Coverage and generalizability
- Failed swaps not modeled. The analysis focuses on successful onchain executions. Transactions that revert at the slippage check are economically meaningful outcomes but are not reconstructed within the gap measurement itself. As a result, the measured distribution describes the outcomes of surviving swaps, not the full distribution of attempted swaps. The companion revert-rate measurement reported in Section 2.1.3 is contextual evidence and is not integrated into the V₀/V₁ reconstruction. A full reconstruction of failed swaps into the gap framework remains future work (Section 6); the companion artifacts and the CLIs that produce them are documented in Section 7.
- Decode-skipped population. 276 of 1 249 candidate swaps (22%) could not be reconstructed because of unsupported UniversalRouter execution structures and were excluded before simulation. The execution characteristics of this excluded population are not separately measured and may differ from the included sample.
- Account-model coverage. The cohort does not explicitly characterize smart-account execution paths (Safe multisigs, ERC-4337 accounts, EIP-7702-delegated EOAs, and similar). These systems may interact with routing and execution differently from traditional EOAs, and their behavior under this study's measurement framework is not separately quantified.
- Route-level asset classification not assigned per transaction. Uniswap V3 frequently executes through multi-hop routes traversing pools with different liquidity characteristics, so transaction-level classification by asset category (major, mid-volume, long-tail) is non-unique. The Section 2.2 feature analysis therefore uses route-touch criteria ("touches a major pair", "touches a flagged pair") rather than assigning each transaction uniquely to a single category. As a result, pool-specific effects may be diluted in aggregate transaction-level measurements.
- Sampling truncation. The cohort is a capped sample of the eligible 90-day population, not the full population. Processing was limited to a fixed number of candidate transactions, and a per-wallet cap of 5 swaps was applied. Eligible swaps beyond these caps were not analyzed. The cohort should be interpreted as a large observational sample rather than a census of all qualifying ≥$50 000 public-mempool V3 swaps in the window.
- Tolerance-selection drivers not classified. The paper partitions outcomes by signed tolerance, but does not model why a swap was signed with that tolerance. Loose-tolerance swaps may differ systematically from default-tolerance swaps in asset liquidity, route composition, volatility, interface source, or user type. A stratified analysis of tolerance-selection drivers is left to future work.

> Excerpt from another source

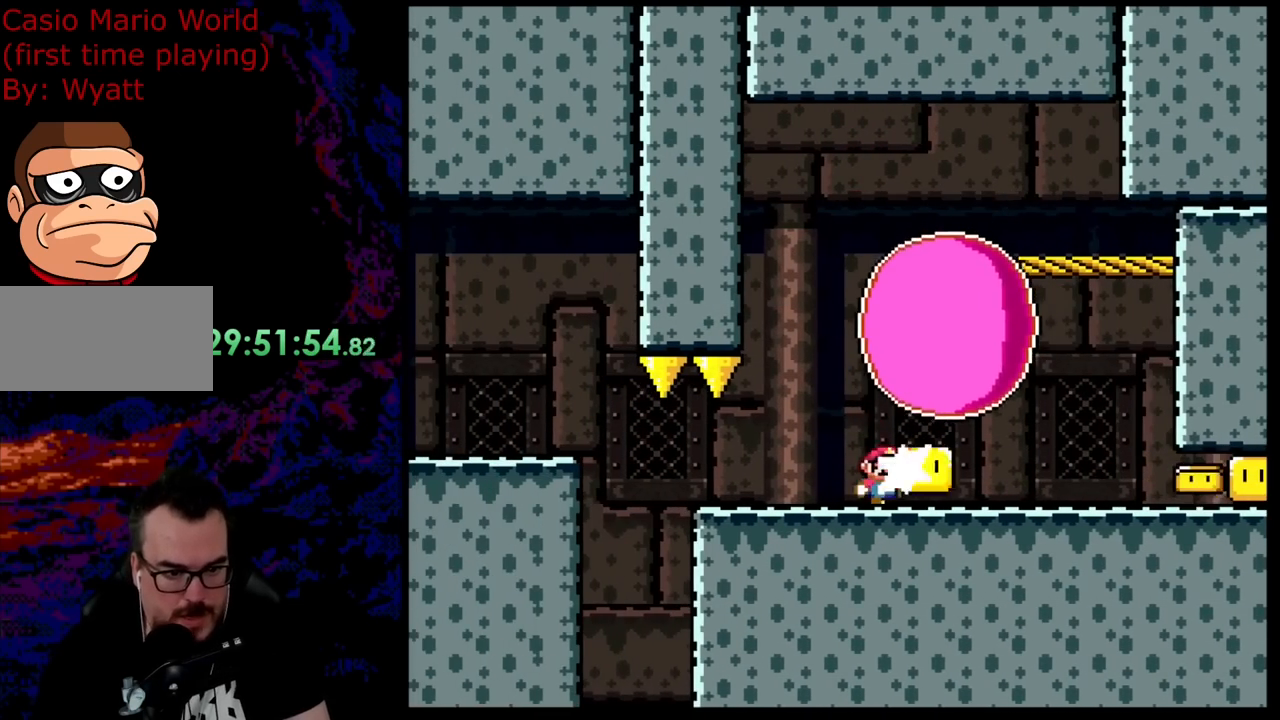
{"buttons": ["Y", "DPAD_RIGHT"], "events": [[91, "Y", "down"]]}
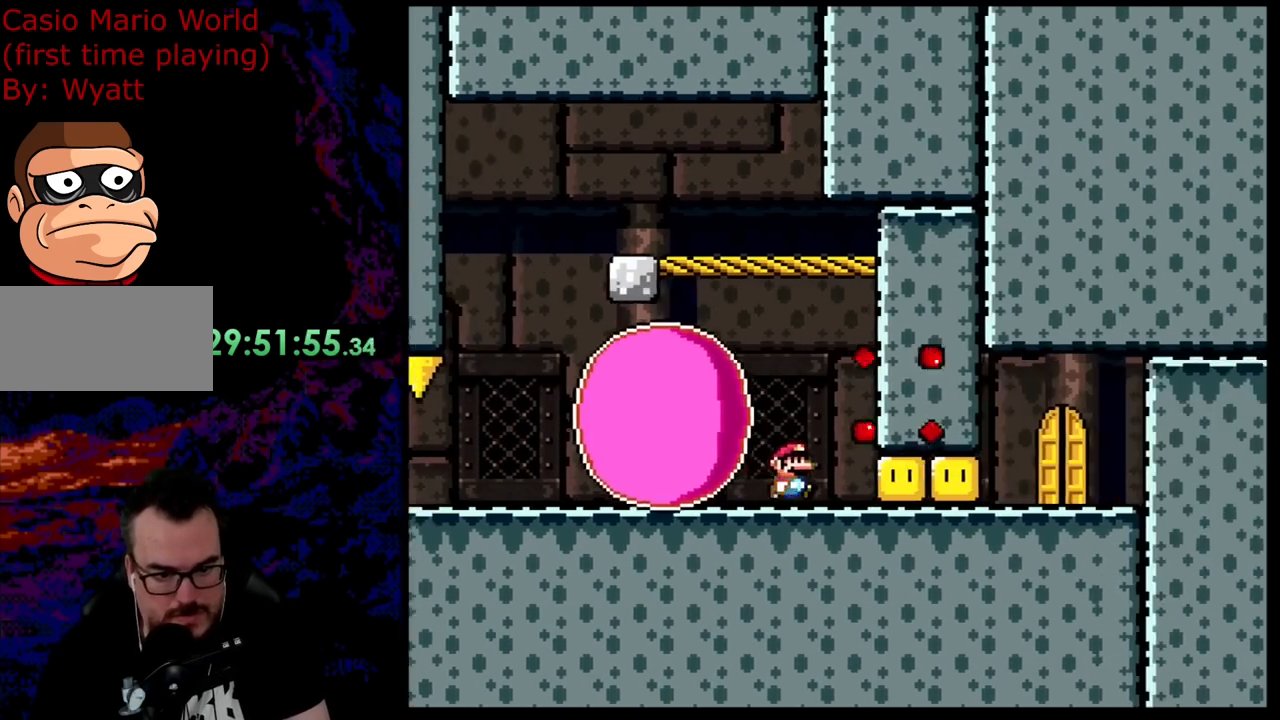
{"buttons": ["Y", "DPAD_RIGHT"], "events": []}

- Finite observation window. Results are conditional on the 2026-02-13 → 2026-05-13 observation period and on the order-flow composition observed during that window. Different market environments may produce different execution-gap distributions.
6. Future work
The most important follow-up to this study is execution-gap attribution: decomposing the measured execution gap into strategic extraction, informed counterflow, liquidity updates, and ordinary market drift. The present methodology reconstructs outcomes but does not distinguish these mechanisms, as discussed in Section 5. From a user's perspective these mechanisms are economically interchangeable because they consume authorized slippage identically. For protocol design and execution-system research, separating them is the next measurement problem.
Observable onchain structure may provide partial attribution signals, including same-pool transaction activity surrounding the user's transaction, ordering patterns within and across blocks, bundle relationships, and liquidity updates. Because these signals are not uniquely identifying, attribution under such a framework would remain approximate rather than definitive.

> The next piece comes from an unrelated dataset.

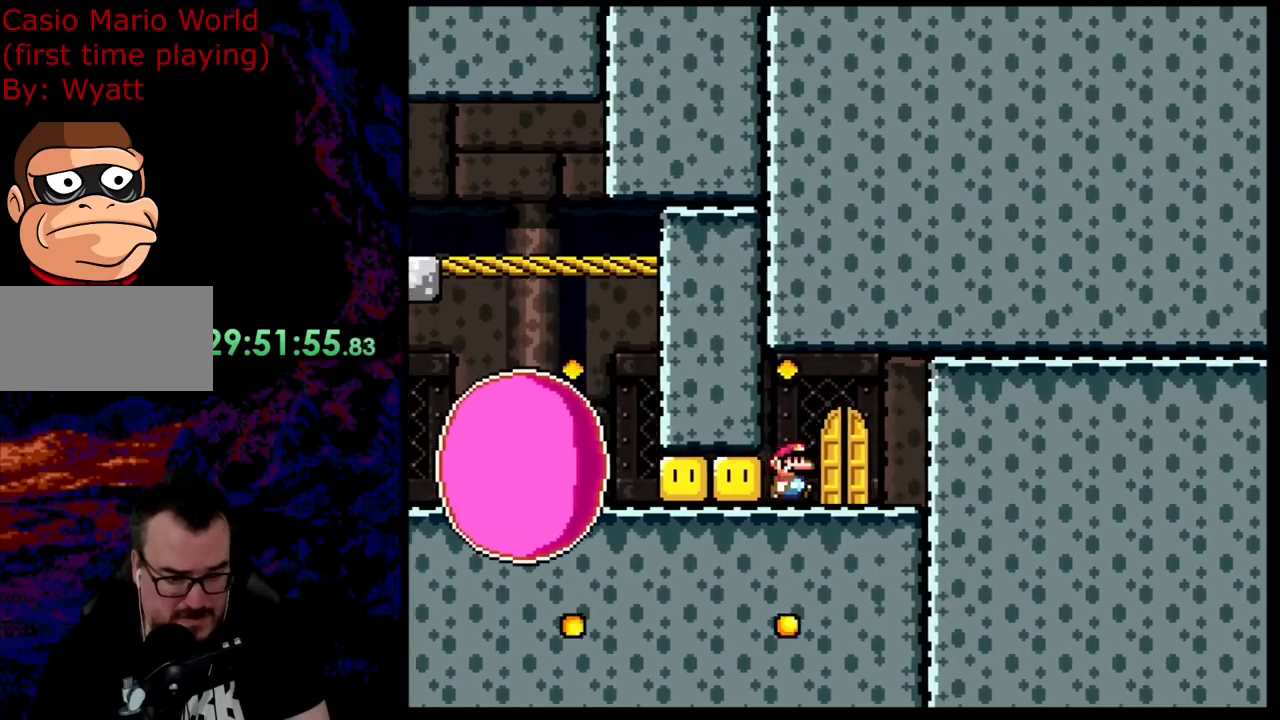
{"buttons": ["Y"], "events": [[55, "DPAD_DOWN", "down"], [73, "DPAD_LEFT", "down"], [73, "DPAD_RIGHT", "up"], [109, "DPAD_DOWN", "up"], [128, "DPAD_UP", "down"], [237, "DPAD_LEFT", "up"], [237, "DPAD_UP", "up"], [309, "DPAD_UP", "down"], [436, "DPAD_UP", "up"]]}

Beyond attribution, several extensions of the present measurement framework are natural:
- Reverted-swap dynamics. The companion revert-rate measurement reported in Section 2.1.3 provides contextual evidence (slippage-induced reverts at approximately 4.2% of public-mempool direct Uniswap V3 attempts), but not a full failed-outcome distribution. A dedicated reverted-swap analysis would reconstruct the counterfactual failed-settlement path under the same notional, routing, and cohort filters as the successful-swap study, producing a distribution of attempted outcomes rather than only surviving outcomes. This addresses the right-censoring caveat discussed in Section 5.
- Full UniversalRouter command-stream parsing. Reconstruct the 276 decode-skipped swaps and the 5 exact-out split-route swaps to close the two known decoder gaps and permit a census-style cohort within the present scope.

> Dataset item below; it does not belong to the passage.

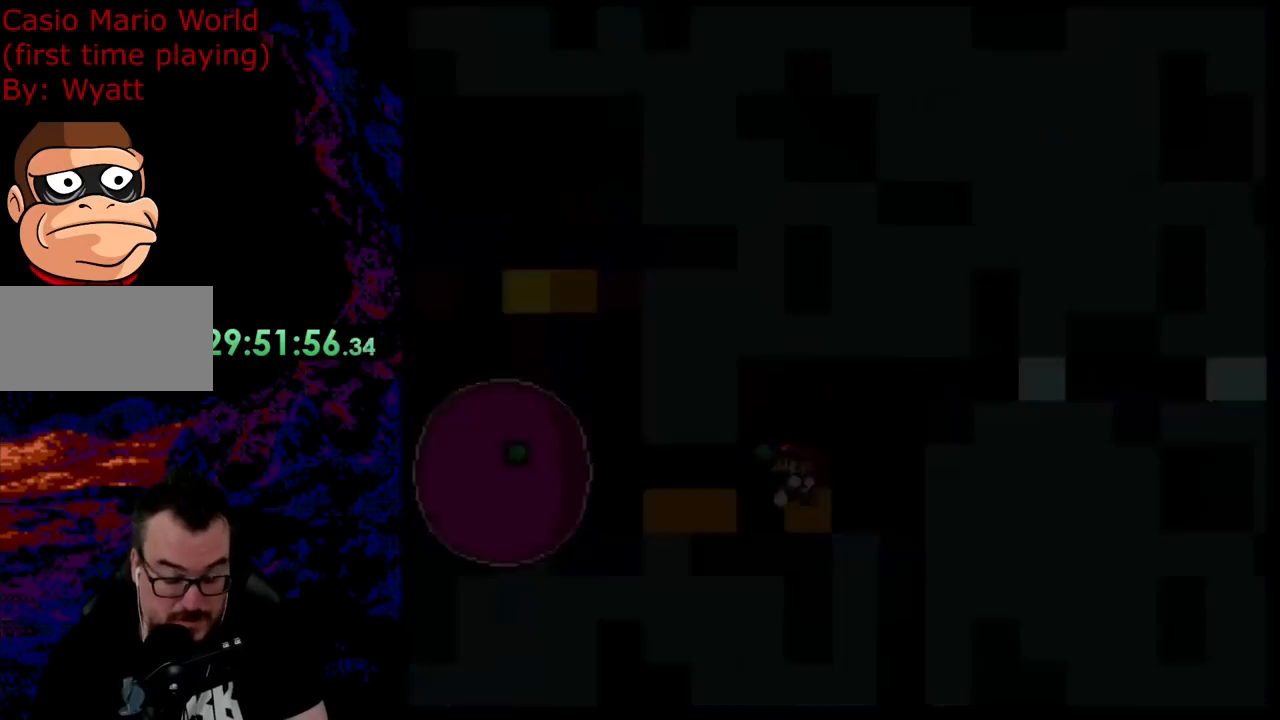
{"buttons": [], "events": [[200, "Y", "up"]]}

- Other execution venues. Adapt the methodology to private routing channels, RFQ systems, batch auctions, and intent-based execution environments. Each venue has a different mempool-visibility model and a different signing-time counterfactual, so the framework requires reformulation rather than direct transplant.
- Granular route decomposition. Decompose multi-hop routes into per-leg contributions to test whether pool-specific liquidity characteristics, rather than transaction-level features, drive the observed concentration structures.
- Stratified analysis of smart-account execution. Characterize execution behavior for Safe multisigs, ERC-4337 accounts, and EIP-7702-delegated EOAs, which may interact with routing and slippage logic differently from traditional EOAs.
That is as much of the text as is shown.